Nigeria can be great, new president Muhammadu Buhari tells his people
“Today could mark the beginning of governments where the people count.”
Friday’s editorial in Nigeria’s Vanguard newspaper conveyed the massive swell of optimism in Nigeria as 72-year-old former military dictator Muhammadu Buhari was sworn in as president – the first opposition leader to take power through an election since independence in 1960.
Buhari told Nigerians, “I belong to everybody and I belong to nobody,” signaling his determination to rid Nigeria of the corruption that has pervaded government for decades, siphoning off billions of dollars, while 110 million of the country’s 170 million population live in extreme poverty. “I intend to serve as president to all Nigerians.
“I will discharge my duties to the best of my ability, faithfully and in accordance with the constitution of the Federal Republic of Nigeria and the law,” Buhari said, taking the oath of office in Eagle Square in the Nigerian capital, Abuja, three decades after having served as the nation’s military ruler and then being ousted himself in a 1985 coup.
He quoted lines from Shakespeare’s “Julius Caesar” about seizing opportunity and about promising to tackle the country’s massive problems decisively. Spelling out an ambitious agenda, he vowed to tackle “gross corruption” but added he would not go after old enemies.
“A few people have privately voiced fears that on coming back to office I shall go after them. These fears are groundless. There will be no paying off old scores,” he said.

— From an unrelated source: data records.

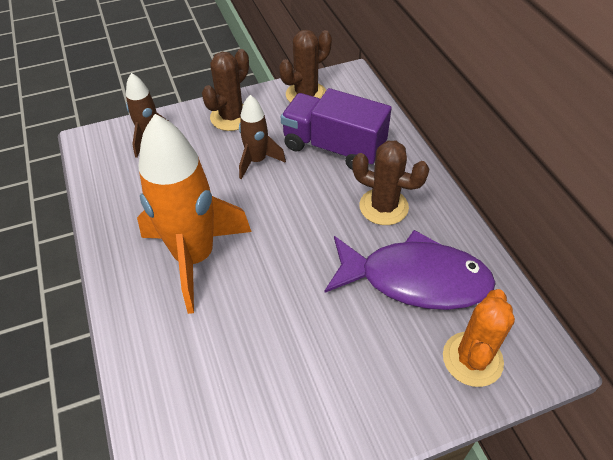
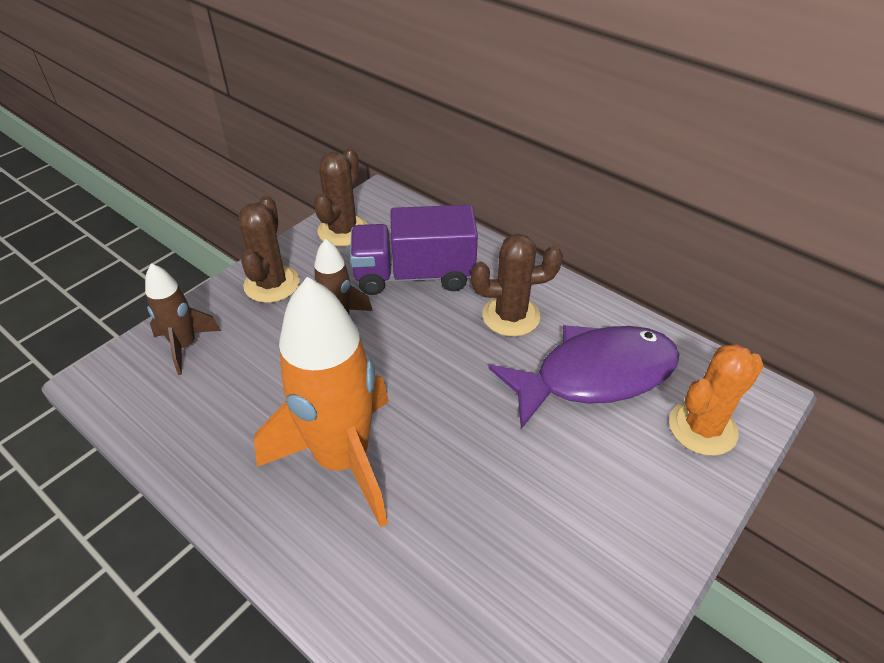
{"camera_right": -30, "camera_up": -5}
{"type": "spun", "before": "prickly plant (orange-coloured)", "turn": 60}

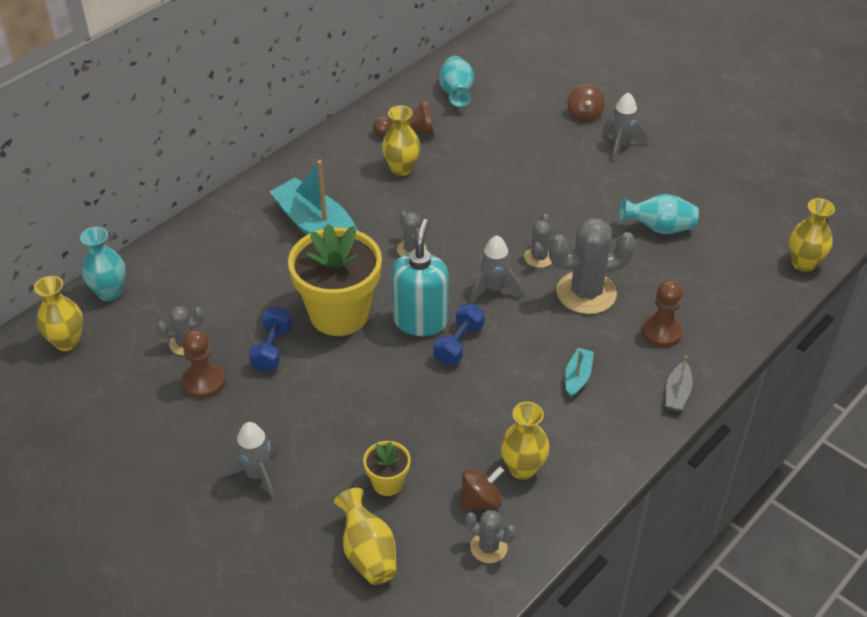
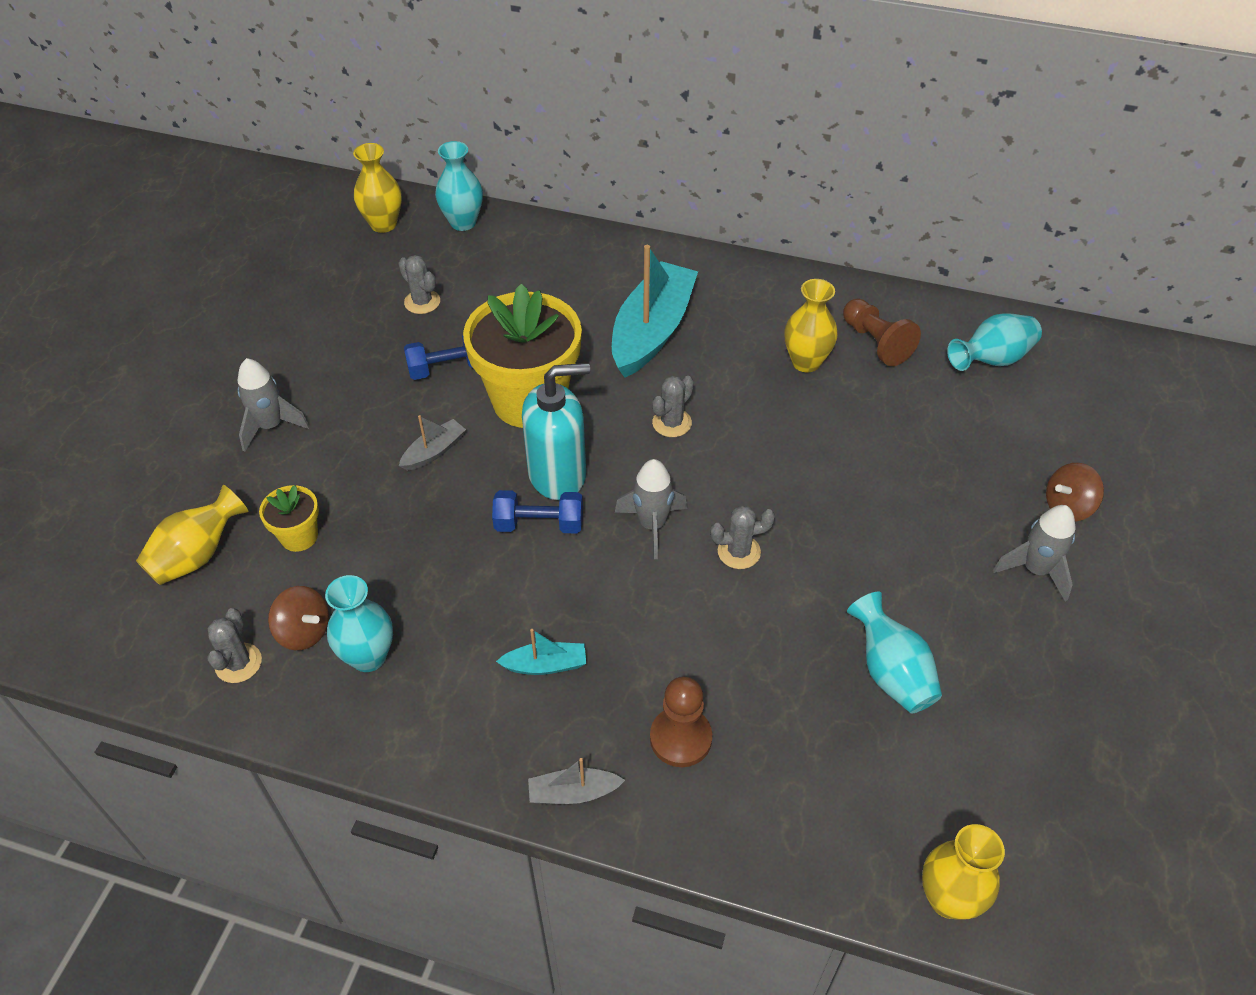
{"camera_right": 65, "camera_up": 5}
{"type": "missing", "before": "prickly plant (gray) (no. 5 from left)"}
{"type": "missing", "before": "chess pawn (dark brown) (no. 1 from left)"}
{"type": "colour", "before": "tall vase (golden) (no. 4 from left)", "after": "tall vase (teal) (no. 1 from left)"}
{"type": "appeared", "after": "boat (gray) (no. 1 from left)"}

Buhari’s austere, abusive style as military dictator saw him jail journalists, critics and opponents, yet his election has fired the hopes of Nigerian youth and the nation’s growing urban middle class, who are exhausted by 30 years of poor governance and corruption.
Many crave a strong hand to defeat terror group Boko Haram, crack down on corruption and restore a sense of public accountability.
Buhari comes to power at a time of crisis, with Boko Haram continuing to ravage northeastern Nigeria, a collapse in government revenue due to falling oil prices and a slump in Nigeria’s currency.
“The country that Muhammadu Buhari takes control of today, in the estimation of some, has literally fallen under,” wrote Nigerian journalist Charles Kumolu on Friday. “It is a country where the primary ingredients of a functional state are in many cases in immeasurable deficit.”
The problems are so entrenched and formidable that the job appears something of a poisoned chalice. His two predecessors, Goodluck Jonathan and Umaru Yar’Adua, seemed crushed by the position, and Yar’Adua died in office. Before them, Olusegun Obasanjo, a tough, astute power broker, talked a lot about corruption and good governance, but ultimately achieved little reform.
“At home we face enormous challenges. Insecurity, pervasive corruption, the hitherto unending and seemingly impossible fuel and power shortages are the immediate concerns. We are going to tackle them head on. Nigerians will not regret that they have entrusted national responsibility to us. We must not succumb to hopelessness and defeatism. We can fix our problems,” the new president said.
At the top of Buhari’s to-do list is to eradicate Boko Haram, the Islamist militant organization he described as “a mindless, godless group.” He said he can’t claim to have defeated Boko Haram until nearly 300 school girls kidnapped last year, and others who were abducted, are found and freed.
Buhari also plans to restructure the military, which has grown corrupt and is accused of frequent abuses against the public. He promised to ensure that soldiers face disciplinary action in cases where rights are violated.
In recent months, the military has made inroads against Boko Haram, with the help of the armies of neighboring countries – whom Buhari thanked - and foreign mercenaries, but the group remains capable of carrying out devastating attacks.
In Nigeria, state governors are very powerful, controlling vast budgets, employing huge bureaucracies and influencing the president’s appointment of ministers. Buhari has indicated he will not accept the old system – where state governors put forward their own, usually pliant, figures, to be rubber-stamped by the president. That, though, could put him on a collision course with some state governors.
The governors in the oil-rich Niger Delta are all opposition figures, raising the possibility of intransigence and instability, potentially even a renewed rebellion, and a return to past turmoil when rebel groups tapped into pipelines, stealing vast quantities of crude.
The immediate crises Buhari faces include millions in unpaid salaries for government workers and a decision on whether to retain popular fuel subsidies, a huge drain on the budget, that provide Nigerians cheap gasoline. Many are also expecting Buhari to set up an inquiry into $20 billion unaccounted for in the state oil company’s accounts.
Other problems include servicing the country’s $63-billion public debt and improving shoddy infrastructure. Buhari said perennial electricity blackouts that undermine businesses will not be allowed to go on.
“At home the newly elected government is basking in a reservoir of goodwill and high expectations. Nigeria therefore has a window of opportunity to fulfill our long-standing potential of pulling ourselves together and realizing our mission as a great nation,” he said.